Criacionismo e Evolucionismo: Interpretando As Evidências
Criacionismo e Evolucionismo: Interpretando As Evidências
Criacionismo e Evolucionismo: Interpretando As Evidências
Os textos centrais das Escrituras no que se refere à polêmica da criação, são, sem
dúvida, os primeiros capítulos de Gênesis. Portanto, será sobre estes capítulos e sobre a
base de evidências que construímos até aqui que criaremos nossa visão sobre esta
polêmica.
No que diz respeito à Gn 1, usaremos os seguintes fatores na leitura e
compreensão deste texto:
Fatores que mostram a idade antiga do Universo e da Terra.
Evidências de seleção natural e microevolução
A explosão cambriana, complexidade irredutível e outros fatores mal explicados
pela ciência
O referencial de espaço nos textos bíblicos
O uso da palavra yon no texto bíblico
O contexto da escrita dos textos bíblicos
A dificuldade com “mitos” bíblicos
A pouca distinção entre ação primeira e segunda no texto bíblico
Levando isto em consideração, façamos um estudo verso a verso de Gn 1,
inicialmente.
Versículo 2 – A terra era sem forma e vazia; a face do abismo era coberta por
trevas, e o Espírito de Deus pairava por sobre a face das águas.
A terra era sem forma e vazia – Deus criou todo o Universo e nele o planeta
Terra. Esta criação foi realizada por Deus, que age tanto através das leis naturais
(providência) quanto através de ações sobrenaturais (milagres). Porém, a Terra ainda era
apenas uma bola de material incandescente e derretido, sem forma fixa e sem nenhum
ser vivo presente. Aqui é dito que a terra era sem forma, e não que se tornou sem forma,
como algumas versões influenciadas pela teoria do intervalo fazem crer. A forma como
este versículo está escrito é a principal razão para não aceitação da teoria do intervalo.
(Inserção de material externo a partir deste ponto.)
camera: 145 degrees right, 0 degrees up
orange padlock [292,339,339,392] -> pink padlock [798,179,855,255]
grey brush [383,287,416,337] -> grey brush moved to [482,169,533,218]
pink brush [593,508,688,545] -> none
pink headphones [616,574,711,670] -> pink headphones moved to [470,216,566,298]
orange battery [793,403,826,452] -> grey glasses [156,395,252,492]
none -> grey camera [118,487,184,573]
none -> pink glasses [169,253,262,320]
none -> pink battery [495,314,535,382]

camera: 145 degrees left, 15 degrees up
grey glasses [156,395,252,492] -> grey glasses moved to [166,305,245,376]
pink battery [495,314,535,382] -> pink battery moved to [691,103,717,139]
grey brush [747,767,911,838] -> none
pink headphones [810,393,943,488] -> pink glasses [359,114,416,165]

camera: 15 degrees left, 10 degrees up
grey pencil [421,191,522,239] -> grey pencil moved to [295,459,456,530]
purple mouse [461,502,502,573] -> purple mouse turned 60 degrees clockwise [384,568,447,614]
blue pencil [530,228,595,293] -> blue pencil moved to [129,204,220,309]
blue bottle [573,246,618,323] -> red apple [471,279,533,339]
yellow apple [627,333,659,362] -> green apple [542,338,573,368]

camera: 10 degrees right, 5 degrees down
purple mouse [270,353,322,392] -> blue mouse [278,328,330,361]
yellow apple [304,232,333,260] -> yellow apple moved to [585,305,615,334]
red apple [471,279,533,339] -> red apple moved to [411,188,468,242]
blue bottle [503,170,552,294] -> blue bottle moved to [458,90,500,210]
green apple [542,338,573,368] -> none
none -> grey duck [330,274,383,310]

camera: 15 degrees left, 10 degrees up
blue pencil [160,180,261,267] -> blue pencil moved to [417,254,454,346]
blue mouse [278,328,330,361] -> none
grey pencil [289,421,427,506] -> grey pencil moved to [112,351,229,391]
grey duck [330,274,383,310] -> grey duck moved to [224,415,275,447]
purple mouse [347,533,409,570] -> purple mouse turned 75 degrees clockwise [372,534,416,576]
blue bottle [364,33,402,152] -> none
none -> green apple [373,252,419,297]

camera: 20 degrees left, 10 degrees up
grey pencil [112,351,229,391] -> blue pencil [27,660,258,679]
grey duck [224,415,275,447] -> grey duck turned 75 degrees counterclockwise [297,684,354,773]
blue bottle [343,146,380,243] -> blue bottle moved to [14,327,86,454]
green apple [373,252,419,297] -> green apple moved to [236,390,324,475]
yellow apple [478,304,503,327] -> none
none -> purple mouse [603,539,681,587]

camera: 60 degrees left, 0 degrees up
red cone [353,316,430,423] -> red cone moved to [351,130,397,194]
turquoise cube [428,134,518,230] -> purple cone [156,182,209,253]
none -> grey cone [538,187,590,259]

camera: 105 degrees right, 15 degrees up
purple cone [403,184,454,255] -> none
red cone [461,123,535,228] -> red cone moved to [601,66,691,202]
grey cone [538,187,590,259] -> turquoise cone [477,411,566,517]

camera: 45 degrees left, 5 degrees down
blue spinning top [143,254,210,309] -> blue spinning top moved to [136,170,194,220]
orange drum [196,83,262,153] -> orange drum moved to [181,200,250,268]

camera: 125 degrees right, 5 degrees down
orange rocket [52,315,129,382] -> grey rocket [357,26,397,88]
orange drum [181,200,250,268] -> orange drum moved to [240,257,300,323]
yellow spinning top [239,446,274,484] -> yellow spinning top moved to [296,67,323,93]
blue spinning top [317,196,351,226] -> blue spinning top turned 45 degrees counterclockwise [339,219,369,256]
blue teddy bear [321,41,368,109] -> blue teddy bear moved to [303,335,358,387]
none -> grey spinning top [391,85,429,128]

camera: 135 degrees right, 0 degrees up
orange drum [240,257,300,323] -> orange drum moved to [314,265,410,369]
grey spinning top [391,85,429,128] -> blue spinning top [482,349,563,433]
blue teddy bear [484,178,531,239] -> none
a face do abismo– Abismo é no original ( תְּ הֹוםtehom), expressão que aparece
em outros trechos como por exemplo no relato do dilúvio (Gn 7.11). Teólogos liberais
enxergam neste abismo aqui apresentado uma ligação ao mito mesopotâmico de Tiamat,
uma personificação do caos primordial. Nada, porém, exige que se enxergue aqui
qualquer idéia deste tipo. O abismo (tehom) é mais bem entendido, pelo seu uso em Gn
7.11 e em outras passagens do Antigo Testamento como sendo um oceano profundo
abaixo da Terra. Esta era idéia comum dos povos semíticos da época de Moisés. A idéia
é de um oceano primordial encoberto por trevas. Através das mais recentes e
desenvolvidas pesquisas realizadas sobre como a Terra se formou temos que não houve
um oceano de águas antes da formação da parte seca da Terra, e sabemos que não existe
um oceano no mais profundo da Terra. Porém a figura do oceano e das águas é a melhor
descrição que poderia ser dada para um leitor da época de Moisés. O abismo é na
verdade uma forma de descrever a Terra em seu estado inicial, antes da solidificação da
crosta terrestre, com um núcleo de material incandescente coberto por uma atmosfera
muito diferente da atual. A face do abismo é a camada mais superficial deste “oceano
primordial’, ou seja, este material líquido, pelas altas temperaturas, que formava o
núcleo do Planeta. Não podemos porém ser dogmáticos neste ponto. Como já dissemos
anteriormente, o relato da criação, muito embora não seja apenas um mito, foi escrito
primeiramente com motivação religiosa e não como relato cientifico. Além disso foi
escrito em uma época que não conhecia os avanços científicos que hoje temos e nem
tinha a riqueza de termos para descrever fenômenos como os envolvidos na formação
do Planeta. Assim, ao que este abismo se refere verdadeiramente não podemos afirmar
com certeza, embora a idéia da palavra tehom seja como já falado, de um oceano
profundo.
era coberta por trevas – O abismo era coberto de trevas. Caos e escuridão eram
o que havia na Terra até que Deus iniciasse a criação relatada pelos versículos a seguir.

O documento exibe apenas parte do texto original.